You could walk down Mulberry Lane in Donnybrook a hundred times and miss it. That is, in part, the point. Mulberry Garden sits in the grounds of a cottage built in 1911, wrapped around a walled herb garden and patio that feels more like a private residence than a restaurant. Since it opened in 2011, it has operated on a philosophy of deliberate restraint — small covers, limited opening hours, seasonal menus that change weekly, and the kind of seclusion that makes the city beyond its walls feel genuinely remote.
The kitchen sources directly from Irish farmers, fishermen, and artisan producers, and the menu that arrives on the table each Wednesday to Saturday reflects what those relationships have yielded that week. There is no permanent menu and no set of signature dishes to be maintained. What there is, consistently, is a three-course set menu of precise, produce-driven modern Irish cooking — the kind that treats a Wicklow lamb loin or a Dingle Bay crab with the same care that a more celebrated kitchen might devote to its tasting sequences. Desserts tend toward classical Irish dairy and fruit preparations given contemporary precision. The wine list is selective and genuine, built around European producers whose work complements rather than competes with the food.
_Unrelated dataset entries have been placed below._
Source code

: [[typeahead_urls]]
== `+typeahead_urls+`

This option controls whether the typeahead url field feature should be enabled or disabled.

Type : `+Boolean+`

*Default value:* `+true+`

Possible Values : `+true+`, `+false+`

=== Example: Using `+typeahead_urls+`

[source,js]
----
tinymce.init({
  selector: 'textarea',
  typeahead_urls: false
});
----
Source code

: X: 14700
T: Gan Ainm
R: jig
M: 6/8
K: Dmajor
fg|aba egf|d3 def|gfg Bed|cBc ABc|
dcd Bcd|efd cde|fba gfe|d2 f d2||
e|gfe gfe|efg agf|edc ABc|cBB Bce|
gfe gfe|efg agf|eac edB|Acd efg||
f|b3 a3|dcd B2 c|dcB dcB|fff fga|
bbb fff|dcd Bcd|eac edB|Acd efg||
The garden terrace, heated for Irish evenings, is the restaurant's great asset. Dining outside within a walled enclosure, surrounded by herbs and the sounds of a working kitchen nearby, produces the particular kind of tranquillity that city restaurants almost never achieve — the feeling of being simultaneously urban and removed. Inside, the room is intimate and beautiful in a way that requires no particular occasion to justify: it simply makes people feel they have arrived somewhere that was expecting them.
Mulberry Garden opens Wednesday to Saturday evenings only, with a maximum capacity of seventy. The restaurant can be reserved exclusively for private events — weddings, intimate celebrations, corporate dinners — any day of the week. For those who discover it without prior knowledge, the experience tends to feel like finding something that was never meant to be a secret but has somehow remained one.